Nos deux têtes de philosophes sont de parfaits témoins de cette alliance du portrait moral all’antico porteur d’un réalisme idéalisé et d’une exacerbation des expressions. Les « rides du lion » marquées, les fronts plissés par l’attention, les regards déterminés et les mâchoires serrées des deux hommes donnent l’impression d’une joute oratoire imminente, d’un combat d’idées latent. Les veines de leur cou palpitent, leurs muscles faciaux saillent dans une tension difficilement retenue.
L’appariement des deux hommes d’âges bien différenciés et engagés dans une discussion houleuse est également à chercher dans la tradition antique.
Certains penseurs sont en effet régulièrement représentés en paire, notamment sous la forme de doubles hermès, comme Hérodote et Thucydide qui incarnent les deux pôles fondateurs de l’historiographie grecque et, plus largement, de la réflexion sur l’histoire en Occident.
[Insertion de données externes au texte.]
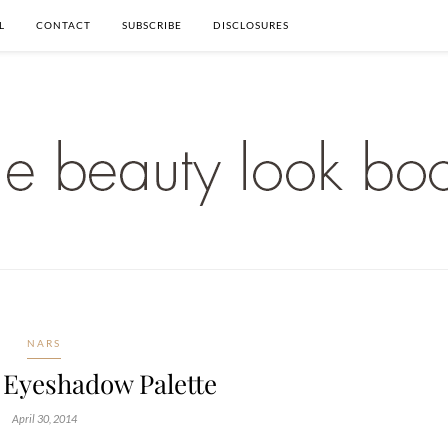
L
CONTACT
SUBSCRIBE
DISCLOSURES
NARS
 Eyeshadow Palette
April 30, 2014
C’est également le cas pour les auteurs Homère et Ménandre, qui symbolisent la réunion de deux grands pôles de la littérature grecque, l’épopée et le théâtre.
Nos bustes ne sont pas adossés pour illustrer dans une logique hermétique, l’union des contraires ou des complémentarités, idée chère à la pensée grecque, mais se répondent, tête tournée l’un vers l’autre avec un grand dynamisme. La distinction de leurs âges, clairement représentée, pourrait se référer à une idée platonicienne issue des Lois de Platon (428 / 427 av. J.-C. - 348 / 347 av. J.-C.). L’auteur y développe l’importance du couple intergénérationnel liant un sage vieillard et un jeune associé pour assurer la sauvegarde de la Cité sur le long terme. Ce thème cher au philosophe grec a été étudié par Annie Larivée dans les Cahiers des études anciennes ( LV | 2018). L’autrice conclut que, pour Platon, « l’association entre aînés et jeunes associés vise à créer une sorte d’unité de la vertu, concrète, au sein du Conseil suprême de la cité ».
Bien qu’il soit impossible de les identifier, ces deux bustes représentent des penseurs aux actions et pensées complémentaires ou antagonistes. Quelles que soient les idées qui les unissent ou les opposent, ces deux têtes, qu’elles s’affrontent ou se complètent, ont été créées pour se répondre.